### Consigne
Recopiez intégralement le texte à analyser, sans en modifier un seul caractère.

### Texte à analyser
◆ ◆ ◆ ◆ ◆ ◆ ◆
WILLIAM ACIN

 

fil d'ariane : accueil >> realisation >> photographie >> in situ

 

Dans ma pratique de la vidéo et de la photographie, je manipule le réel, j’interviens sur un détail, je crée un regard perturbateur. En photographie, je souligne un aspect particulier de l’espace habité. Je cadre en composant de manière géométrique pour mettre en évidence les pleins et les vides, un peu comme à la surface d’un tableau.

Schatzi

schatzi Willam Acin ur de l'atlantique

Avec, cette installation intitulée « Schatzi » un blockhaus recouvert de couvertures de survie, j’ai voulu souligner que le travail de plasticien est bien souvent au-delà même d’un espace de liberté, un abri pour sa réflexion, une résistance dédiée au statut de plasticien devenue capable de refuser la pose et de maîtriser sa destinée. Il s’agit d’une  projection physique et mentale qui transforme ce lieu de villégiature, le Cap Ferret, en un mythe local. J’ai voulu travailler à partir d’une géographie humaine commune à tous, un lieu porteur d’identité. C’est d’abord une interrogation portée sur la notion d’art aujourd’hui et sur le statut même de plasticien. C’est donner un souffle nouveau à cet objet, fort chargé du passé pour se le réapproprier et créer la projection de demain. C’est voir l’objet différemment comme par exemple un piédestal vide. Si Maurizio Catellan a réalisé des installations avec des chevaux suspendus, c’est peut être pour traiter de la notion du piédestal parce que même vide il nous amène à monter dessus. Le piédestal c’est l’imagerie du pouvoir que l’on confère aux personnages qui sont placés dessus avec par exemple la statue équestre .Je m’ interroge sur qui sont les rois d’aujourd’hui et l’idée que l’on se fait en général du Cap Ferret, comme le lieu réservé à une élite, une sorte d’intelligentsia de l’économie moderne.
◆ ◆ ◆ ◆ ◆ ◆ ◆
### Entrées présentées
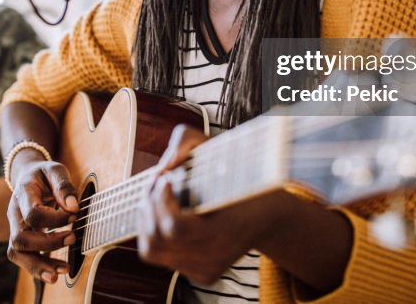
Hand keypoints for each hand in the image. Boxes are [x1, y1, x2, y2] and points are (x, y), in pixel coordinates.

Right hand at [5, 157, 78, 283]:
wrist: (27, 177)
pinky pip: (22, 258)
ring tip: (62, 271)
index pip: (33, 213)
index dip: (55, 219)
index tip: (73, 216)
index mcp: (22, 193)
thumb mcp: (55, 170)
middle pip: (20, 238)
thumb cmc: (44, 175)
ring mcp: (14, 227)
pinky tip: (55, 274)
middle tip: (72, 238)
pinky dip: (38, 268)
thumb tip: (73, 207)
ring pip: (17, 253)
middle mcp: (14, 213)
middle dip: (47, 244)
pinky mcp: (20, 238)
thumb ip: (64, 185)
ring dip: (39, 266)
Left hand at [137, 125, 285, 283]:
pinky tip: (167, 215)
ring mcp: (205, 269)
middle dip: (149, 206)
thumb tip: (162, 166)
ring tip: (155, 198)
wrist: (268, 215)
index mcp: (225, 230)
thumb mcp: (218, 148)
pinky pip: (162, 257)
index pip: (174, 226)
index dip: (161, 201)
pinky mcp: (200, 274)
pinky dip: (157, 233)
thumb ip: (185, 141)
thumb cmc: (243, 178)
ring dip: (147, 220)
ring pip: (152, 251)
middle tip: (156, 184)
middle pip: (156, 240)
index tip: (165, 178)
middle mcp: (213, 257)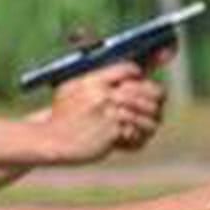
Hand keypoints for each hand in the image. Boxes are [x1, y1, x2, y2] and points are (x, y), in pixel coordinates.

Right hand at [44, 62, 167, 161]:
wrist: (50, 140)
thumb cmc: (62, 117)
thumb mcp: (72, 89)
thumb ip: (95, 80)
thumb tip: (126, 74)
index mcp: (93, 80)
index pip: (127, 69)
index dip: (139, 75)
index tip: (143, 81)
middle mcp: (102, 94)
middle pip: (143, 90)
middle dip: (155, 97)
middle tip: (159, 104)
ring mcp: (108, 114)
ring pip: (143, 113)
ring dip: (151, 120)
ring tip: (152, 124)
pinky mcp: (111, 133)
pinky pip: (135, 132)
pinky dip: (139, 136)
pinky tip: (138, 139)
◆ ◆ ◆ ◆ ◆ ◆ ◆
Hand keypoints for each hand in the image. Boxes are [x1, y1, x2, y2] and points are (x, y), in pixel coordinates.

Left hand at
◆ ◆ ◆ ◆ ◆ ◆ ◆
### Réponse attendue
WILLIAM ACIN

 

fil d'ariane : accueil >> realisation >> photographie >> in situ

 

Dans ma pratique de la vidéo et de la photographie, je manipule le réel, j’interviens sur un détail, je crée un regard perturbateur. En photographie, je souligne un aspect particulier de l’espace habité. Je cadre en composant de manière géométrique pour mettre en évidence les pleins et les vides, un peu comme à la surface d’un tableau.

Schatzi

schatzi Willam Acin ur de l'atlantique

Avec, cette installation intitulée « Schatzi » un blockhaus recouvert de couvertures de survie, j’ai voulu souligner que le travail de plasticien est bien souvent au-delà même d’un espace de liberté, un abri pour sa réflexion, une résistance dédiée au statut de plasticien devenue capable de refuser la pose et de maîtriser sa destinée. Il s’agit d’une  projection physique et mentale qui transforme ce lieu de villégiature, le Cap Ferret, en un mythe local. J’ai voulu travailler à partir d’une géographie humaine commune à tous, un lieu porteur d’identité. C’est d’abord une interrogation portée sur la notion d’art aujourd’hui et sur le statut même de plasticien. C’est donner un souffle nouveau à cet objet, fort chargé du passé pour se le réapproprier et créer la projection de demain. C’est voir l’objet différemment comme par exemple un piédestal vide. Si Maurizio Catellan a réalisé des installations avec des chevaux suspendus, c’est peut être pour traiter de la notion du piédestal parce que même vide il nous amène à monter dessus. Le piédestal c’est l’imagerie du pouvoir que l’on confère aux personnages qui sont placés dessus avec par exemple la statue équestre .Je m’ interroge sur qui sont les rois d’aujourd’hui et l’idée que l’on se fait en général du Cap Ferret, comme le lieu réservé à une élite, une sorte d’intelligentsia de l’économie moderne.